By eirigi
The stalemate politics that has characterised the Six County assembly since its inception following the Good Friday Agreement in 1998 has continued during the recent spate of ‘functionality’ since the St Andrews Agreement of 2007.
Unionism’s refusal to give an inch and the impotence of nationalist politicians to create change under the British constitutional arrangement has seen stalemate after stalemate, negotiation after negotiation and collapse after collapse.
The sectarian political arrangement at Stormont suits the interests of the British government in Ireland perfectly.
Their portrayal of the struggle for national independence and unity as a bitter tribal conflict between two religious sects is playing out as planned within their Stormont construct. The British government can at last fit the role of the disinterested ‘pig in the middle’, with both the nationalist and unionist parties running to the designer for help in keeping Stormont functional.
Meanwhile, British law remains and a British economic system pertains. Those within the Whitehall establishment seem to have played their cards right.
Well-placed political commentators see ‘light at the end of the tunnel’ as a formula of words is agreed on the devolution of limited policing and justice powers and road maps galore are laid out to secure a local ministerial face to advertise Britain’s paramilitary police in Ireland.
Sinn Féin and DUP ministers have respectfully agreed not to take the position - thus guaranteeing that a DUP electorate won’t have to face what they regularly refer to as “terrorists” controlling the “levers of justice”. And Sinn Féin can assert to their constituency that a right wing unionist will not take charge, and that the levers of power will have shifted to Ireland. The reality is that no minister in Stormont will take charge of British law in Ireland. At best, they will take charge of administering laws passed in Britain and implementing them in the occupied territory.
As the parties in Stormont seek a harmonious outcome to the “policing and justice” logjam and a new lifeline for an incompetent and irrelevant assembly, working people could be forgiven for missing how much of a red herring it all actually is.
The devolution to the Stormont executive of policing and justice powers (except ‘reserved powers’) will in no way create a body that is accountable to the people of Ireland. It will entail a local minister passing laws of limited significance while primarily upholding the British standard of ‘justice’. As always, laws will be passed in Britain and filtered into ‘the colony’.
The disturbing reality of recent developments, however, is that the D’Hondt system of representation has been forsaken in this instance in the first steps to a complete ‘majority rule’ mechanism long sought by the DUP. The nationalist community in the Six Counties know only too well what ‘majority rule’ (in reality, unchallenged unionist hegemony) entails.
The DUP are the strongest domestic political force in the Six Counties and, stewarded by the British government, have fought those who seek equality every bit of the way, knowing that the basis of the Six County state depends on inequality. Hence, the vociferous and daily attacks on all things Irish.

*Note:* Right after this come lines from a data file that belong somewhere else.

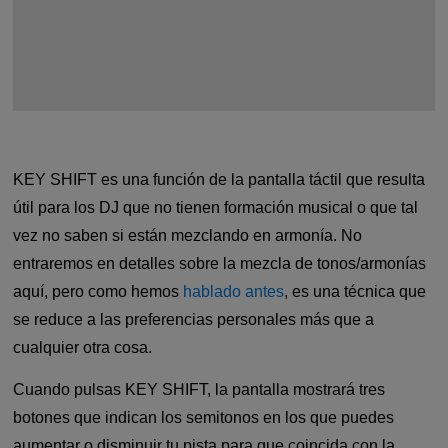
KEY SHIFT es una función de la pantalla táctil que resulta
útil para los DJ que no tienen formación musical o que tal
vez no saben si están mezclando en armonía. No
entraremos en detalles sobre la mezcla de tonos/armonías
aquí, pero como hemos
hablado antes
, es una técnica que
se reduce a las preferencias personales más que a
cualquier otra cosa.
Cuando pulsas KEY SHIFT, la pantalla mostrará tres
botones que indican los semitonos en los que puedes
aumentar o disminuir tu pista para que coincida con la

The British government, however, are the strongest military and political force in Ireland and one of the strongest in the world. Their Irish presence is maintained at present by careful and clinical political manoeuvring to stifle popular resistance. Whereas, in Iraq and Afghanistan, it is maintained by carefully and clinically slaughtering all opposition.
The ‘levers of power’ remain as they were. British law remains as it was. The occupation remains. The foreign soldiers remain. The unjust economic system remains.
And the Irish people remain in the position they have been for centuries. We either accept or we resist. No choice at all.